Окинув взглядом комнату, Федя убедился, что никого здесь нет — ни Любки, ни старухи. Надо было встать и уйти, и он уже готов был это сделать, но снова взгляд его упал на крюк, и он стал смотреть на этот крюк, так что вскоре крюк стал двоиться у него в глазах.

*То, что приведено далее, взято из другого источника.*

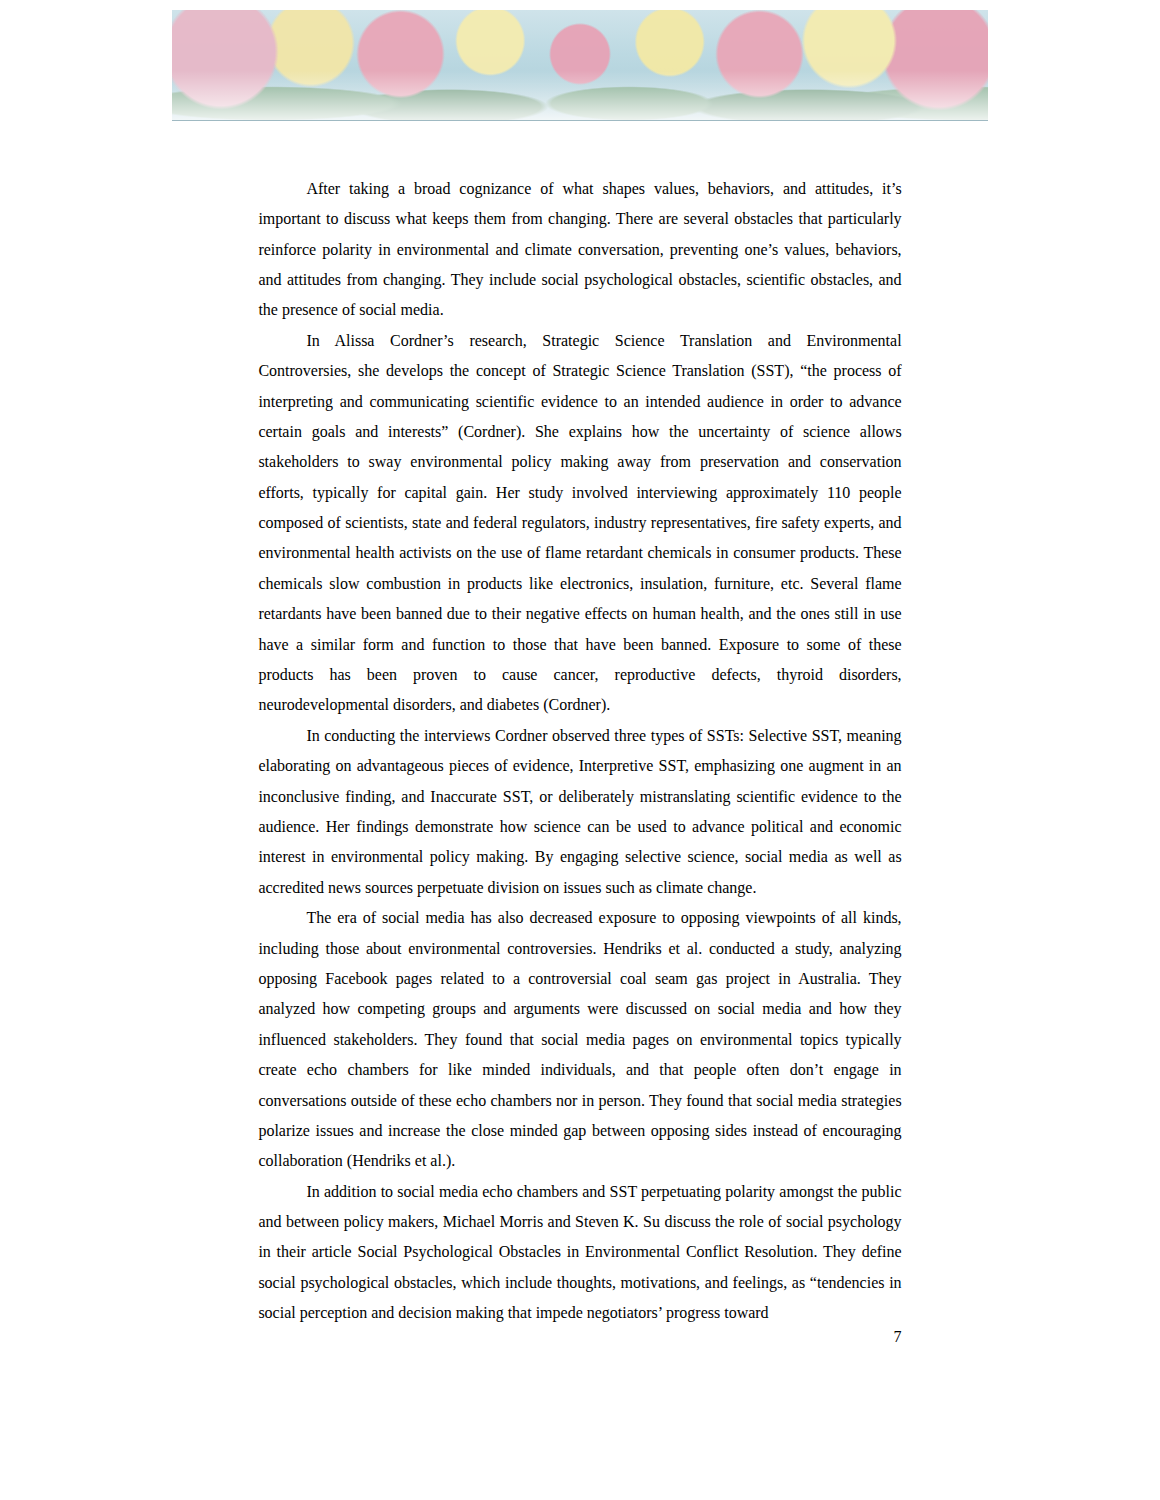After taking a broad cognizance of what shapes values, behaviors, and attitudes, it’s important to discuss what keeps them from changing. There are several obstacles that particularly reinforce polarity in environmental and climate conversation, preventing one’s values, behaviors, and attitudes from changing. They include social psychological obstacles, scientific obstacles, and the presence of social media.
In Alissa Cordner’s research, Strategic Science Translation and Environmental Controversies, she develops the concept of Strategic Science Translation (SST), “the process of interpreting and communicating scientific evidence to an intended audience in order to advance certain goals and interests” (Cordner). She explains how the uncertainty of science allows stakeholders to sway environmental policy making away from preservation and conservation efforts, typically for capital gain. Her study involved interviewing approximately 110 people composed of scientists, state and federal regulators, industry representatives, fire safety experts, and environmental health activists on the use of flame retardant chemicals in consumer products. These chemicals slow combustion in products like electronics, insulation, furniture, etc. Several flame retardants have been banned due to their negative effects on human health, and the ones still in use have a similar form and function to those that have been banned. Exposure to some of these products has been proven to cause cancer, reproductive defects, thyroid disorders, neurodevelopmental disorders, and diabetes (Cordner).
In conducting the interviews Cordner observed three types of SSTs: Selective SST, meaning elaborating on advantageous pieces of evidence, Interpretive SST, emphasizing one augment in an inconclusive finding, and Inaccurate SST, or deliberately mistranslating scientific evidence to the audience. Her findings demonstrate how science can be used to advance political and economic interest in environmental policy making. By engaging selective science, social media as well as accredited news sources perpetuate division on issues such as climate change.
The era of social media has also decreased exposure to opposing viewpoints of all kinds, including those about environmental controversies. Hendriks et al. conducted a study, analyzing opposing Facebook pages related to a controversial coal seam gas project in Australia. They analyzed how competing groups and arguments were discussed on social media and how they influenced stakeholders. They found that social media pages on environmental topics typically create echo chambers for like minded individuals, and that people often don’t engage in conversations outside of these echo chambers nor in person. They found that social media strategies polarize issues and increase the close minded gap between opposing sides instead of encouraging collaboration (Hendriks et al.).
In addition to social media echo chambers and SST perpetuating polarity amongst the public and between policy makers, Michael Morris and Steven K. Su discuss the role of social psychology in their article Social Psychological Obstacles in Environmental Conflict Resolution. They define social psychological obstacles, which include thoughts, motivations, and feelings, as “tendencies in social perception and decision making that impede negotiators’ progress toward
7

Снова и снова Федя хотел встать и уйти, но потом подумал, что ему некуда идти, некуда и незачем. И он лежал, несмотря на обычную свою щепетильность в отношении к людям; ему было все равно, если кто придет и придя застанет его на постели и будет недоволен или даже будет возмущаться вслух. Ему теперь все это было безразлично. Ему казалось, более того — он был уверен, что он встанет только для того, чтобы повиснуть на этом крюке. Та основательность, с которой был вбит крюк, завораживала его, он чувствовал — ему даже казалось, что он это делает, — что, раскачивая этот крюк, пытаясь вырвать его из стены, он обязательно встретится с колоссальной силой сопротивления; крюк даже не шелохнется, настолько он намертво вбит, и, видимо, в незапамятные времена, и неизвестно зачем разве только затем, чтобы дождаться его, Феди; чтобы дождаться, пока он, Федя, выйдет из телеграфа на улицу, и девушка схватит его под руку, и он спасет девушку от милицейской облавы, и придет сюда, где его ожидает этот крюк, вбитый, может быть, еще до рождения Феди и все равно предназначенный для него.
Федя с трудом глотнул, ему уже казалось, что горло его стянуто веревкой.
— Дяденька, вы еще не встали? — послышался детский голос, и мальчик лет двенадцати показался из-за занавески.